En su primer mensaje público desde que asumió el liderazgo de la República Islámica, Mojtaba Jamenei afirmó que la represalia contra los responsables de la muerte de su padre constituye «la voluntad de la nación iraní» y sostuvo que los autores del ataque «no merecen morir en paz». El discurso fue difundido tras los funerales oficiales del histórico líder iraní y marca un endurecimiento de la posición de Teherán frente a Washington y Tel Aviv.

La respuesta de la Casa Blanca no tardó en llegar. A través de su red Truth Social, Trump aseguró que Estados Unidos dispone de un amplio arsenal preparado para responder de manera inmediata ante cualquier amenaza contra el mandatario estadounidense. Además, reiteró que no descarta ordenar nuevos ataques militares si Irán lleva adelante acciones contra intereses norteamericanos.
La escalada se produce después de varios días de nuevos enfrentamientos en torno al estrecho de Ormuz, una de las rutas marítimas más estratégicas del mundo para el transporte de petróleo. Washington acusa a Irán de atacar embarcaciones comerciales, mientras Teherán sostiene que Estados Unidos violó los compromisos alcanzados en el memorando de entendimiento firmado en junio.
Pese a que ambas partes mantienen abiertos algunos canales diplomáticos, la continuidad del acuerdo atraviesa su momento más delicado.

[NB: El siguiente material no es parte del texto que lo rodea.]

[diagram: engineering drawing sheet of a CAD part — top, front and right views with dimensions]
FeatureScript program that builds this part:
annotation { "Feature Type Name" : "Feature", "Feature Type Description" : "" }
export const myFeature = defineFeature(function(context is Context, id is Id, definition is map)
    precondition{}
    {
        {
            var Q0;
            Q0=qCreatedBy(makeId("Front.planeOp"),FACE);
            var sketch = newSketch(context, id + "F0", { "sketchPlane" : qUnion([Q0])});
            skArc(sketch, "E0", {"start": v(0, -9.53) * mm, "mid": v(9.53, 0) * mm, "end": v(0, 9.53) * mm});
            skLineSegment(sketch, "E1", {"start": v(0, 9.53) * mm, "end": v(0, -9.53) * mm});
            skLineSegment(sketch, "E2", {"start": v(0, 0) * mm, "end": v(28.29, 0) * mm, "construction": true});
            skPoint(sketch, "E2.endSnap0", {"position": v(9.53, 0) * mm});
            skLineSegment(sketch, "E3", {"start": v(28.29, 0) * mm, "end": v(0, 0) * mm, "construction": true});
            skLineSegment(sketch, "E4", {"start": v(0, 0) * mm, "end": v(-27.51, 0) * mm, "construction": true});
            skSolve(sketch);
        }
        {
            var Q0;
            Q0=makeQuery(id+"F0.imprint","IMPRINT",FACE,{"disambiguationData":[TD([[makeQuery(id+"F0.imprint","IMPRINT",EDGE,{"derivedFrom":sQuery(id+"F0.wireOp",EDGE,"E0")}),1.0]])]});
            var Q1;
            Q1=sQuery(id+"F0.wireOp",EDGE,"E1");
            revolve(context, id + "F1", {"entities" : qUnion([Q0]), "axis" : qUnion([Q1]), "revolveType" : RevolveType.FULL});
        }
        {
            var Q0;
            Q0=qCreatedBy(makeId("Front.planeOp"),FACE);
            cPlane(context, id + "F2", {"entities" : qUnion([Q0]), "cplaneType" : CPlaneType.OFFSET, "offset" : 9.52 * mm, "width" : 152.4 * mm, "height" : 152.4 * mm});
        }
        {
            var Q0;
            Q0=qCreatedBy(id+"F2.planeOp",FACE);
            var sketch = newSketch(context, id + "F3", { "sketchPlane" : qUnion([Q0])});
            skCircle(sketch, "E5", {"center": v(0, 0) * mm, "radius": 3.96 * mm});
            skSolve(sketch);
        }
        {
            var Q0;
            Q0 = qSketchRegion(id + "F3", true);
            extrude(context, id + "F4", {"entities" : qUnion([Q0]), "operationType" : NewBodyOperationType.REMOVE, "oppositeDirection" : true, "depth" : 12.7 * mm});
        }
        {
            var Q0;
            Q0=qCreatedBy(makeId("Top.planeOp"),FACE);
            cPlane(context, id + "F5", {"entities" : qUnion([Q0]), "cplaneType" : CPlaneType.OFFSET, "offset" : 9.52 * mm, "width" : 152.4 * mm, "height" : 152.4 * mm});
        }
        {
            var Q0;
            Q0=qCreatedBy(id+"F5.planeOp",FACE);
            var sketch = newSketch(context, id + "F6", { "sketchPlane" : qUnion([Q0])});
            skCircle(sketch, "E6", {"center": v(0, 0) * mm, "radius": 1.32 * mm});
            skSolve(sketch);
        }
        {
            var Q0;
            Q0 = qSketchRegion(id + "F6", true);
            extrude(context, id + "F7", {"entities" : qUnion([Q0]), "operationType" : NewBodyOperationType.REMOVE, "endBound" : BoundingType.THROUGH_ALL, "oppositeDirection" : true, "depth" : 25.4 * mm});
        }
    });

Estados Unidos exige garantías sobre la libre navegación en Ormuz y mantiene la presión para que Irán reduzca su programa nuclear, mientras la dirigencia iraní rechaza esas condiciones y exige el levantamiento de sanciones.
Analistas internacionales advierten que la combinación entre las amenazas públicas de ambos líderes, la persistencia de ataques militares aislados y la ausencia de avances concretos en las negociaciones incrementa el riesgo de una nueva escalada regional. Si bien ninguna de las partes anunció oficialmente el abandono definitivo de la vía diplomática, el intercambio de advertencias vuelve a colocar a Medio Oriente en uno de los momentos de mayor tensión desde el inicio del conflicto.